Prior to these innovations, only certain portions of the population were taught to write. For example, in ancient Mesopotamia, the earliest writers were elite scribes trained in cuneiform. Their primary occupation was the highly specialized and technical task of transcribing information onto clay tablets, a feat reserved exclusively for professionals. While such a system may seem quite alien in modern times, it lasted for millennia. Although writing did become somewhat more common over the years, it was still regarded as a specialized, professional craft even in early modern Europe. There, while not limited solely to scribes, it was usually reserved for those connected to powerful institutions in some way, such as the clergy, the aristocracy, and certain middle class professionals such as lawyers. Wider access to writing—and even more so, to publishing—was considered unnecessary and potentially dangerous.

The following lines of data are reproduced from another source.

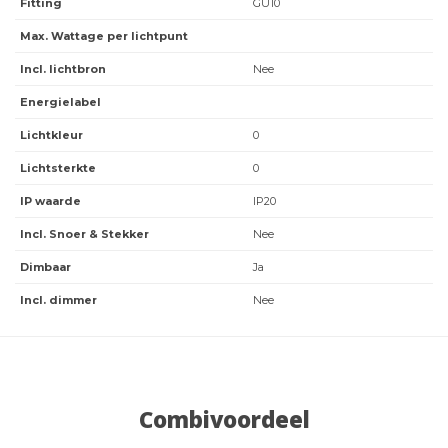
Fitting
GU10
Max. Wattage per lichtpunt
Incl. lichtbron
Nee
Energielabel
Lichtkleur
0
Lichtsterkte
0
IP waarde
IP20
Incl. Snoer & Stekker
Nee
Dimbaar
Ja
Incl. dimmer
Nee
Combivoordeel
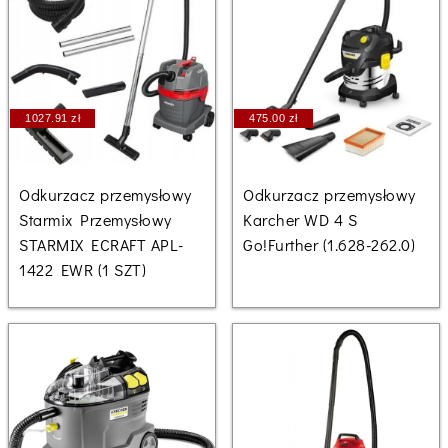
1027.91 zł
475.00 zł
Odkurzacz przemysłowy
Odkurzacz przemysłowy
Starmix Przemysłowy
Karcher WD 4 S
STARMIX ECRAFT APL-
Go!Further (1.628-262.0)
1422 EWR (1 SZT)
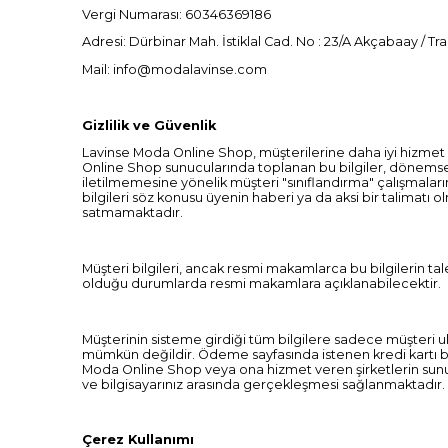
Vergi Numarası: 60346369186
Adresi: Dürbinar Mah. İstiklal Cad. No : 23/A Akçabaay / T
Mail:
info@modalavinse.com
Gizlilik ve Güvenlik
Lavinse Moda Online Shop, müşterilerine daha iyi hizmet ver
Online Shop sunucularında toplanan bu bilgiler, dönemsel
iletilmemesine yönelik müşteri "sınıflandırma" çalışmal
bilgileri söz konusu üyenin haberi ya da aksi bir talimatı
satmamaktadır.
Müşteri bilgileri, ancak resmi makamlarca bu bilgilerin
olduğu durumlarda resmi makamlara açıklanabilecektir.
Müşterinin sisteme girdiği tüm bilgilere sadece müşteri ul
mümkün değildir. Ödeme sayfasında istenen kredi kartı bilg
Moda Online Shop veya ona hizmet veren şirketlerin sun
ve bilgisayarınız arasında gerçekleşmesi sağlanmaktadır.
Çerez Kullanımı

However, throughout history, it has sometimes been thought beneficial for the less powerful, including the peasantry, women, and other disenfranchised groups, to be able to read at least a little. This would give them access to texts for self-improvement, including the Bible and other content approved by the powers able to produce and publish written material. Such people did likely benefit from an oral tradition and visuals like the stained glass windows so frequently cited as religious teaching aids for illiterate people. However, the existence of mass produced ballads, self-improvement literature, cookbooks for the common housewife, and other such early texts indicate a larger common readership than is often supposed. Additionally, this readership appears to have been female in disproportionate degree to the number of “literate” women discoverable through the signature test.

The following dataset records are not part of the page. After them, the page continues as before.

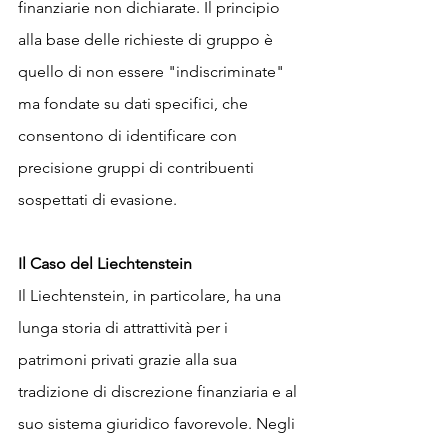
finanziarie non dichiarate. Il principio 
alla base delle richieste di gruppo è 
quello di non essere "indiscriminate" 
ma fondate su dati specifici, che 
consentono di identificare con 
precisione gruppi di contribuenti 
sospettati di evasione.
Il Caso del Liechtenstein
Il Liechtenstein, in particolare, ha una 
lunga storia di attrattività per i 
patrimoni privati grazie alla sua 
tradizione di discrezione finanziaria e al 
suo sistema giuridico favorevole. Negli 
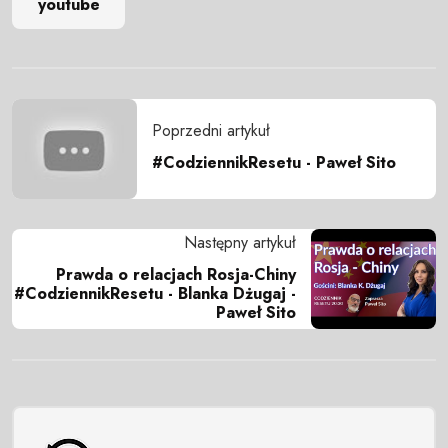
youtube
Poprzedni artykuł
#CodziennikResetu - Paweł Sito
Następny artykuł
Prawda o relacjach Rosja-Chiny
#CodziennikResetu - Blanka Dżugaj -
Paweł Sito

A further examination might consider other questions about the signature test, such as whether those able to write their own names were actually able to write anything else. Were they able to fully understand the function of the alphabet they were employing, or did they simply know the shape of their name and draw it like they might any other symbol? However, the questions and challenges above are sufficient by themselves to indicate the need for critical thought regarding precisely what is meant by the term literacy in different contexts. While we tend to assume that it entails an ability to read and write, this ignores a consideration of degree. Although most literate people today can both produce and interpret text, it is quite possible to possess ability in one area and not the other. Readers and writers may also experience different degrees of skill and comfort in reading and writing, making literacy at best a general blanket category that requires specification. It is especially important not to let a lazy, static, and uncritical definition of the word—or any other—lead to hasty assumptions, as it could if applied to the signature test.